The interior minister Hans-Peter Friedrich tells Der Spiegel that instead of forcing Greece out, it should get offers it “can’t refuse”.

A SENIOR MEMBER of Angela Merkel’s cabinet has controversially suggested that Greece should be encouraged to leave the eurozone – potentially reigniting fears over the future stability of the currency bloc.

Interior minister Hans-Peter Friedrich told news magazine Der Spiegel that while Greece should not be kicked out of the euro, other countries should be prepared to create conditions so that it leaves of its own accord.

“I’m not talking about kicking out Greece, but to create incentives for an exit that it can’t refuse,” Friedrich said.

His comments mark the first time that a cabinet minister has openly questioned whether Greece should remain in the bloc, and come within a week of eurozone finance ministers agreeing to issue €130 billion in new bailout loans to the struggling Greek government.

The same Spiegel article quoted the treasurer of Angela Merkel’s CDU party, Norbert Barthle, who said he doubted that the terms of the new bailout could achieve its objective of helping Greece to reduce its national debt to 120 per cent of its GDP by 2020.

The comments, published yesterday, came a day before the Bundestag votes on whether to release new cash to assist Greece.
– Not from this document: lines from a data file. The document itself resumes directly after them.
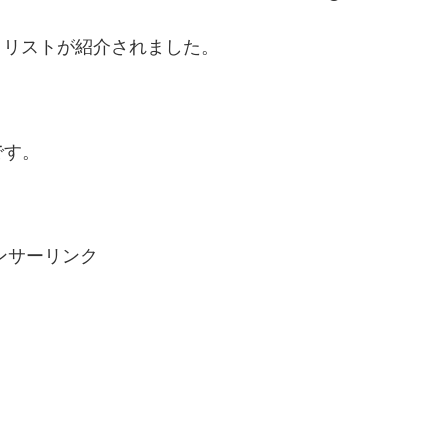
ックリストが紹介されました。
です。
ンサーリンク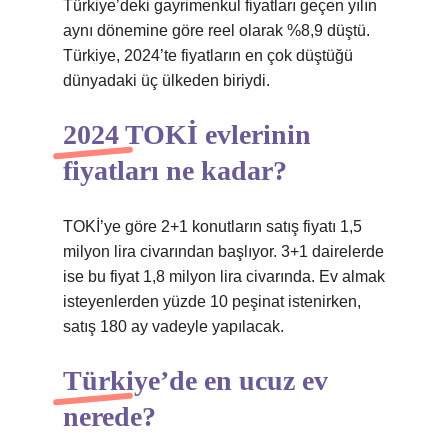
Türkiye’deki gayrimenkul fiyatları geçen yılın
aynı dönemine göre reel olarak %8,9 düştü.
Türkiye, 2024’te fiyatların en çok düştüğü
dünyadaki üç ülkeden biriydi.
2024 TOKİ evlerinin
fiyatları ne kadar?
TOKİ’ye göre 2+1 konutların satış fiyatı 1,5
milyon lira civarından başlıyor. 3+1 dairelerde
ise bu fiyat 1,8 milyon lira civarında. Ev almak
isteyenlerden yüzde 10 peşinat istenirken,
satış 180 ay vadeyle yapılacak.
Türkiye’de en ucuz ev
nerede?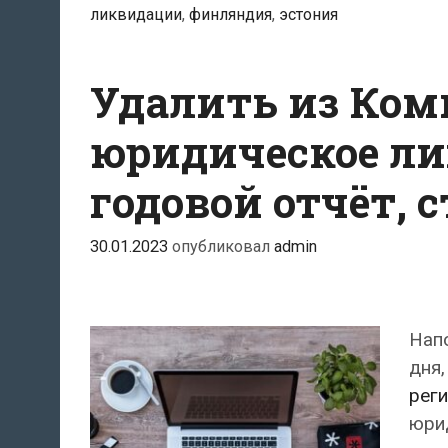
ликвидации
,
финляндия
,
эстония
Удалить из Ком
юридическое ли
годовой отчёт, 
30.01.2023
опубликовал
admin
Напо
дня,
реги
юрид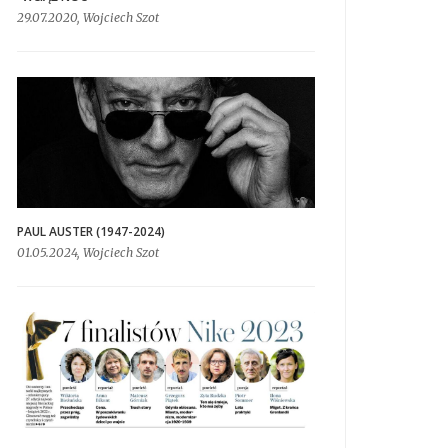
29.07.2020, Wojciech Szot
PAUL AUSTER (1947-2024)
01.05.2024, Wojciech Szot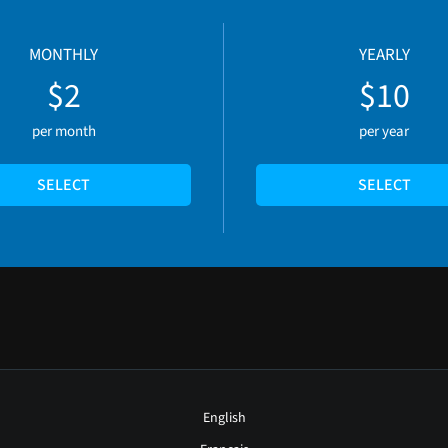
MONTHLY
YEARLY
$2
$10
per month
per year
SELECT
SELECT
English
The vote is expected to pass easily – with opposition parties having signalled support at committee level last week – but an opinion poll published in yesterday’s Bild am Sonntag showed that 62 per cent of Germans opposed any further financial aid to Greece. That poll prompted Bild, the country’s biggest-selling daily, to campaign against any more help.

Angela Merkel has herself taken some heat for the comments, with the Wall Street Journal remarking that the Chancellor could find it difficult to maintain parliamentary support for continued Greek aid if Lucas Papademos’s government does not follow up on its austerity measures.

It notes that any German politician who previously argued the case for a Greek exit from the eurozone was labelled “an extremist”, but that an increasing number of figures in Berlin believe an exit would allow the rest of the eurozone to emerge more quickly from the crisis.